While Juno was asleep, the great god Jupiter brought Hercules, the illegitimate baby he sired on Alcmene, to suckle on the breast of his sister-wife and thus become immortal. But the baby bit down too hard on her nipple and Juno woke with a start and pushed the child away from her, leaving her milk to spew into the heavens, creating the Milky Way. The 16th-Century Venetian artist Tintoretto painted the scene in the 1570s.

At least, that’s one version the Romans told. In another, told by Eratosthenes, Juno woke to see the love-child of her husband at her teat and in anger and jealousy, threw him down: same result.

But there are many versions of the origin of the Milky Way, or galaxy, as it was known. In one, the sun, which circles the daytime sky from east to west, leaves behind a trail of sparks which are seen at night as the Milky Way.

Ovid, in his Metamorphoses, says it is a road lined with the homes of the gods, the way the Palatine Hill in Rome was home to the wealthy elite.

 The Roman word for the streak of light across the sky is Via Lactea, or the Milk Road, although they more commonly called it “Galactos,” or Galaxy, from the Greek Γαλαξίας κύκλος (Galaxias Kyklos) — “Milky Circle.”

In his magnum opus, Astronomica, the Second Century Latin poet Manlius catalogs many versions. One suggests the Milky Way is the seam where the two half-globes of the heavens are welded. Or it might be the abode of the souls of heroes who have died. He noted the bioluminescent glow of a ship’s wake and surmised the bright path in the night sky might be the same.

Or, he cites Democritus from the Fifth Century BCE, that it might be the accumulation of myriad stars too faint to see individually. Which is surprisingly the way we know it now.

> [Dataset excerpts]:
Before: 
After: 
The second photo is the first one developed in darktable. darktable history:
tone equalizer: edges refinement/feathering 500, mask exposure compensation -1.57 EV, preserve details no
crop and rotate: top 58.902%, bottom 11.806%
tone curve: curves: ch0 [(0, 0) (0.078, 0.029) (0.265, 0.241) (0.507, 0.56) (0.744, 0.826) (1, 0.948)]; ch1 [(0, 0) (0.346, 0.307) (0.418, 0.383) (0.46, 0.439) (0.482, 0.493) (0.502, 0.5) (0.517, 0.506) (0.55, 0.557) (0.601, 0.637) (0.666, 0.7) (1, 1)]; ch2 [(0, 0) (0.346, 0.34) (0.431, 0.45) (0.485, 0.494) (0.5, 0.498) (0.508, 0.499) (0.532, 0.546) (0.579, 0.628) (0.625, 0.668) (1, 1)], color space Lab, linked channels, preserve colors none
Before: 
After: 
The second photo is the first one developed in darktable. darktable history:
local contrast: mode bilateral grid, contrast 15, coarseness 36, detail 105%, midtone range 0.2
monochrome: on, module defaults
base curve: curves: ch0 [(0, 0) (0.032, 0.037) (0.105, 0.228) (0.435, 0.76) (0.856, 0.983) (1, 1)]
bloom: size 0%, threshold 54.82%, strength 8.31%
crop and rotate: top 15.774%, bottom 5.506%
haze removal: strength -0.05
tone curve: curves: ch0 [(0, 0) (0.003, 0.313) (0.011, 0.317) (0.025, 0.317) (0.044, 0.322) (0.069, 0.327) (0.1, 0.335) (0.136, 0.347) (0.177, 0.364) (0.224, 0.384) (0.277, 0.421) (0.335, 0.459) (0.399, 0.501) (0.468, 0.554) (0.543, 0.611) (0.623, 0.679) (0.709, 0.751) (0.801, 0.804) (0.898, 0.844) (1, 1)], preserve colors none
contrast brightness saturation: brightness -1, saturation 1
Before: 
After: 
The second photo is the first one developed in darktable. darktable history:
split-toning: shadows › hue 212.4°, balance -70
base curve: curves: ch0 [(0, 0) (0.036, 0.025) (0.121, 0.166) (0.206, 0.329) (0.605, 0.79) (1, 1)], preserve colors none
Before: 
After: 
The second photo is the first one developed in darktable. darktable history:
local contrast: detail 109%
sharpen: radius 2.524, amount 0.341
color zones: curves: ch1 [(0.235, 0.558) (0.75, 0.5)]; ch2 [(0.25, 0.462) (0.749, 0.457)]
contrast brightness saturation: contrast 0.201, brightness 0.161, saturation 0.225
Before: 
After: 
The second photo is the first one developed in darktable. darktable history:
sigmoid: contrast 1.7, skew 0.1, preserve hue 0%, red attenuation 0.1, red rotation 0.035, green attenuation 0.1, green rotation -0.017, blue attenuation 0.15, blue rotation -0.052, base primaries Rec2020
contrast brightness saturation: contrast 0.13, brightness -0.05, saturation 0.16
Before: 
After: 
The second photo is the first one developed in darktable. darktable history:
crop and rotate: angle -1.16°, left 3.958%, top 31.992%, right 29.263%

> [Requirement]: In the Milky Way excerpt, condense the paragraph that opens "In his magnum opus, Astronomica" into a brief bulleted list that keeps its main facts.

> [Task solution]:
- Manlius, a Second Century Latin poet, catalogs many versions of the Milky Way's origin in his Astronomica.
- In one version, it is the seam where the heavens' two half-globes are welded.
- In another, it is the abode of the souls of dead heroes.
- Having noted the bioluminescent glow of a ship's wake, he surmised the bright path in the night sky might be the same.